[Collected data]
/---

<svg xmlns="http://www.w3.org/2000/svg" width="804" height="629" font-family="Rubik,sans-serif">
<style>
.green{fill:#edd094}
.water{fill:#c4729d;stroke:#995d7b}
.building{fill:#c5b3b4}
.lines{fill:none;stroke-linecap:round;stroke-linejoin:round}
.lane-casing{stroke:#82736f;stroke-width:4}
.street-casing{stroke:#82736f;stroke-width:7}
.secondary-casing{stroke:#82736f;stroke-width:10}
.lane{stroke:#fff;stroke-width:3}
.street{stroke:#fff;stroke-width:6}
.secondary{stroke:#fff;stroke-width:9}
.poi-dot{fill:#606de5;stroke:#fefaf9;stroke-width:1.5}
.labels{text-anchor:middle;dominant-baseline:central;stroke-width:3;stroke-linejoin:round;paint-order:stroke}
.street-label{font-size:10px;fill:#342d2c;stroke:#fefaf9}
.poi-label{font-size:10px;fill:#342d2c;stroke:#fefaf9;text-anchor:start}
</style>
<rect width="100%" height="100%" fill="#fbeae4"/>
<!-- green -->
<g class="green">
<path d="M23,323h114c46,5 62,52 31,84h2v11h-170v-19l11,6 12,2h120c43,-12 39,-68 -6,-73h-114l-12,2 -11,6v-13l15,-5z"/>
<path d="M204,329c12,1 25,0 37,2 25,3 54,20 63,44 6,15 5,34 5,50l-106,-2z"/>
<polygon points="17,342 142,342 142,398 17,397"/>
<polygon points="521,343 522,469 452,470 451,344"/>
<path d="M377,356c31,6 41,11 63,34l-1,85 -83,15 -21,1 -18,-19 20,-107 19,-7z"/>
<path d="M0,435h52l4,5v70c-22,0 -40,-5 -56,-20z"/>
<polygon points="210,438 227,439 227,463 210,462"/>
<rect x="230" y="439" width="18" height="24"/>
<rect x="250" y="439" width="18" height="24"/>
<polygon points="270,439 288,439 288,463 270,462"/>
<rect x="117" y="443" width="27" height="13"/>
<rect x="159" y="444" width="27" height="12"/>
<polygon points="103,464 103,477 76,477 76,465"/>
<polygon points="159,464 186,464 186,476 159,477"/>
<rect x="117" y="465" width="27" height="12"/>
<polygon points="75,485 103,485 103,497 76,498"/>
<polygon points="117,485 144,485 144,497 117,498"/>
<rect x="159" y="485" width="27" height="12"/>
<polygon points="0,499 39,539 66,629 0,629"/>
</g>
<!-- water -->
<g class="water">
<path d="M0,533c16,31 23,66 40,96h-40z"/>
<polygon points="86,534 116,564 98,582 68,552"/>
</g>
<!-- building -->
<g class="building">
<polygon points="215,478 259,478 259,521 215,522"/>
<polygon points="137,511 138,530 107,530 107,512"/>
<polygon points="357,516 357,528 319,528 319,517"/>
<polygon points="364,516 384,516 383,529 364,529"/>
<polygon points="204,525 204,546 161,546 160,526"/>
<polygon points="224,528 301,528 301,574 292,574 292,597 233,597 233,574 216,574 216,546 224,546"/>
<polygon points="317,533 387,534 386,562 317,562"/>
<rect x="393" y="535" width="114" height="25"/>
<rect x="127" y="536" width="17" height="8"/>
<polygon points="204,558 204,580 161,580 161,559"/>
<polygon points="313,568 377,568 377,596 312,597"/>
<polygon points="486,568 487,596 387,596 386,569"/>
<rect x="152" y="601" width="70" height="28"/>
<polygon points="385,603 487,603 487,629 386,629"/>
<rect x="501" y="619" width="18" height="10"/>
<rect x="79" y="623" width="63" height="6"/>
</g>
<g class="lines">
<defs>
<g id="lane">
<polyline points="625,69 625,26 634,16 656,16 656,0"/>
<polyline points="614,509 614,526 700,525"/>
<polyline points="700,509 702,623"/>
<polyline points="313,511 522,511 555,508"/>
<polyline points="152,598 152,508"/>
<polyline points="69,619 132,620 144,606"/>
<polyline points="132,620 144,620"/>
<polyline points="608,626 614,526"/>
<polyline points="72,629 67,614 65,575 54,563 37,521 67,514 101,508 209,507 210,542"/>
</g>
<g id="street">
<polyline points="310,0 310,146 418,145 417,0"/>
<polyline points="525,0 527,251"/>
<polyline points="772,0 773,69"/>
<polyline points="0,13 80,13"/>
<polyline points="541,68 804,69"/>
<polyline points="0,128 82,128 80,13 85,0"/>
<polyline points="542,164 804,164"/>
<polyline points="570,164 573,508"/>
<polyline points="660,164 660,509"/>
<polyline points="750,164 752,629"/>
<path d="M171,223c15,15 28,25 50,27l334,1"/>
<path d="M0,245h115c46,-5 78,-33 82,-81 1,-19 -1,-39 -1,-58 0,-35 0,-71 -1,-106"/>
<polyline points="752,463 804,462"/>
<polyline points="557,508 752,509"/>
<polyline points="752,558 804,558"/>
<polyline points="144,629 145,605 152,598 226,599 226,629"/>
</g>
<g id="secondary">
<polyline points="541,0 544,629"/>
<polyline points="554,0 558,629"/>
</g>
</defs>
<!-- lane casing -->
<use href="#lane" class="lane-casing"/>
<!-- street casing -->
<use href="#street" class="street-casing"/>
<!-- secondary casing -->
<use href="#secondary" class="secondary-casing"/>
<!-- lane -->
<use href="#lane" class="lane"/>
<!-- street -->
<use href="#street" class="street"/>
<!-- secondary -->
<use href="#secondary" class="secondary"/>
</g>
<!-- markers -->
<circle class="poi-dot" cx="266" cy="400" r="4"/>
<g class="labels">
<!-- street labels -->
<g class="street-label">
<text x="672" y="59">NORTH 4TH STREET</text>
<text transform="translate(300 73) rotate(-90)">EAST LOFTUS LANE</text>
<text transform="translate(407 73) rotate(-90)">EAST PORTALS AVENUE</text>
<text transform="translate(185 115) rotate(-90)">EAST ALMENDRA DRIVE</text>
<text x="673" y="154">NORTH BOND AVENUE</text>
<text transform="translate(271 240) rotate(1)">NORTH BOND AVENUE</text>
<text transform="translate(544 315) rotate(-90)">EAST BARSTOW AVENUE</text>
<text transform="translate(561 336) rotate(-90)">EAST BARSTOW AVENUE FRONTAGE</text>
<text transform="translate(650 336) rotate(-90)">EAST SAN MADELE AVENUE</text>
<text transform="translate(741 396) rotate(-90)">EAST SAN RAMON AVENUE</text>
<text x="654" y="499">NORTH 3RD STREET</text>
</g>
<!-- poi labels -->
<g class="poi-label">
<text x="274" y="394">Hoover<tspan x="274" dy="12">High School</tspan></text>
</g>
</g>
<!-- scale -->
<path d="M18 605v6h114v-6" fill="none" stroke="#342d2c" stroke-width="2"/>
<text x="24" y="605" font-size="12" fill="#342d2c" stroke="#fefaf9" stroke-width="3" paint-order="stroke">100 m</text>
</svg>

\---

• TASK DIRECTIONS:
All entries must be printed exactly, with nothing omitted.

• WRITTEN REPLY:
<svg xmlns="http://www.w3.org/2000/svg" width="804" height="629" font-family="Rubik,sans-serif">
<style>
.green{fill:#edd094}
.water{fill:#c4729d;stroke:#995d7b}
.building{fill:#c5b3b4}
.lines{fill:none;stroke-linecap:round;stroke-linejoin:round}
.lane-casing{stroke:#82736f;stroke-width:4}
.street-casing{stroke:#82736f;stroke-width:7}
.secondary-casing{stroke:#82736f;stroke-width:10}
.lane{stroke:#fff;stroke-width:3}
.street{stroke:#fff;stroke-width:6}
.secondary{stroke:#fff;stroke-width:9}
.poi-dot{fill:#606de5;stroke:#fefaf9;stroke-width:1.5}
.labels{text-anchor:middle;dominant-baseline:central;stroke-width:3;stroke-linejoin:round;paint-order:stroke}
.street-label{font-size:10px;fill:#342d2c;stroke:#fefaf9}
.poi-label{font-size:10px;fill:#342d2c;stroke:#fefaf9;text-anchor:start}
</style>
<rect width="100%" height="100%" fill="#fbeae4"/>
<!-- green -->
<g class="green">
<path d="M23,323h114c46,5 62,52 31,84h2v11h-170v-19l11,6 12,2h120c43,-12 39,-68 -6,-73h-114l-12,2 -11,6v-13l15,-5z"/>
<path d="M204,329c12,1 25,0 37,2 25,3 54,20 63,44 6,15 5,34 5,50l-106,-2z"/>
<polygon points="17,342 142,342 142,398 17,397"/>
<polygon points="521,343 522,469 452,470 451,344"/>
<path d="M377,356c31,6 41,11 63,34l-1,85 -83,15 -21,1 -18,-19 20,-107 19,-7z"/>
<path d="M0,435h52l4,5v70c-22,0 -40,-5 -56,-20z"/>
<polygon points="210,438 227,439 227,463 210,462"/>
<rect x="230" y="439" width="18" height="24"/>
<rect x="250" y="439" width="18" height="24"/>
<polygon points="270,439 288,439 288,463 270,462"/>
<rect x="117" y="443" width="27" height="13"/>
<rect x="159" y="444" width="27" height="12"/>
<polygon points="103,464 103,477 76,477 76,465"/>
<polygon points="159,464 186,464 186,476 159,477"/>
<rect x="117" y="465" width="27" height="12"/>
<polygon points="75,485 103,485 103,497 76,498"/>
<polygon points="117,485 144,485 144,497 117,498"/>
<rect x="159" y="485" width="27" height="12"/>
<polygon points="0,499 39,539 66,629 0,629"/>
</g>
<!-- water -->
<g class="water">
<path d="M0,533c16,31 23,66 40,96h-40z"/>
<polygon points="86,534 116,564 98,582 68,552"/>
</g>
<!-- building -->
<g class="building">
<polygon points="215,478 259,478 259,521 215,522"/>
<polygon points="137,511 138,530 107,530 107,512"/>
<polygon points="357,516 357,528 319,528 319,517"/>
<polygon points="364,516 384,516 383,529 364,529"/>
<polygon points="204,525 204,546 161,546 160,526"/>
<polygon points="224,528 301,528 301,574 292,574 292,597 233,597 233,574 216,574 216,546 224,546"/>
<polygon points="317,533 387,534 386,562 317,562"/>
<rect x="393" y="535" width="114" height="25"/>
<rect x="127" y="536" width="17" height="8"/>
<polygon points="204,558 204,580 161,580 161,559"/>
<polygon points="313,568 377,568 377,596 312,597"/>
<polygon points="486,568 487,596 387,596 386,569"/>
<rect x="152" y="601" width="70" height="28"/>
<polygon points="385,603 487,603 487,629 386,629"/>
<rect x="501" y="619" width="18" height="10"/>
<rect x="79" y="623" width="63" height="6"/>
</g>
<g class="lines">
<defs>
<g id="lane">
<polyline points="625,69 625,26 634,16 656,16 656,0"/>
<polyline points="614,509 614,526 700,525"/>
<polyline points="700,509 702,623"/>
<polyline points="313,511 522,511 555,508"/>
<polyline points="152,598 152,508"/>
<polyline points="69,619 132,620 144,606"/>
<polyline points="132,620 144,620"/>
<polyline points="608,626 614,526"/>
<polyline points="72,629 67,614 65,575 54,563 37,521 67,514 101,508 209,507 210,542"/>
</g>
<g id="street">
<polyline points="310,0 310,146 418,145 417,0"/>
<polyline points="525,0 527,251"/>
<polyline points="772,0 773,69"/>
<polyline points="0,13 80,13"/>
<polyline points="541,68 804,69"/>
<polyline points="0,128 82,128 80,13 85,0"/>
<polyline points="542,164 804,164"/>
<polyline points="570,164 573,508"/>
<polyline points="660,164 660,509"/>
<polyline points="750,164 752,629"/>
<path d="M171,223c15,15 28,25 50,27l334,1"/>
<path d="M0,245h115c46,-5 78,-33 82,-81 1,-19 -1,-39 -1,-58 0,-35 0,-71 -1,-106"/>
<polyline points="752,463 804,462"/>
<polyline points="557,508 752,509"/>
<polyline points="752,558 804,558"/>
<polyline points="144,629 145,605 152,598 226,599 226,629"/>
</g>
<g id="secondary">
<polyline points="541,0 544,629"/>
<polyline points="554,0 558,629"/>
</g>
</defs>
<!-- lane casing -->
<use href="#lane" class="lane-casing"/>
<!-- street casing -->
<use href="#street" class="street-casing"/>
<!-- secondary casing -->
<use href="#secondary" class="secondary-casing"/>
<!-- lane -->
<use href="#lane" class="lane"/>
<!-- street -->
<use href="#street" class="street"/>
<!-- secondary -->
<use href="#secondary" class="secondary"/>
</g>
<!-- markers -->
<circle class="poi-dot" cx="266" cy="400" r="4"/>
<g class="labels">
<!-- street labels -->
<g class="street-label">
<text x="672" y="59">NORTH 4TH STREET</text>
<text transform="translate(300 73) rotate(-90)">EAST LOFTUS LANE</text>
<text transform="translate(407 73) rotate(-90)">EAST PORTALS AVENUE</text>
<text transform="translate(185 115) rotate(-90)">EAST ALMENDRA DRIVE</text>
<text x="673" y="154">NORTH BOND AVENUE</text>
<text transform="translate(271 240) rotate(1)">NORTH BOND AVENUE</text>
<text transform="translate(544 315) rotate(-90)">EAST BARSTOW AVENUE</text>
<text transform="translate(561 336) rotate(-90)">EAST BARSTOW AVENUE FRONTAGE</text>
<text transform="translate(650 336) rotate(-90)">EAST SAN MADELE AVENUE</text>
<text transform="translate(741 396) rotate(-90)">EAST SAN RAMON AVENUE</text>
<text x="654" y="499">NORTH 3RD STREET</text>
</g>
<!-- poi labels -->
<g class="poi-label">
<text x="274" y="394">Hoover<tspan x="274" dy="12">High School</tspan></text>
</g>
</g>
<!-- scale -->
<path d="M18 605v6h114v-6" fill="none" stroke="#342d2c" stroke-width="2"/>
<text x="24" y="605" font-size="12" fill="#342d2c" stroke="#fefaf9" stroke-width="3" paint-order="stroke">100 m</text>
</svg>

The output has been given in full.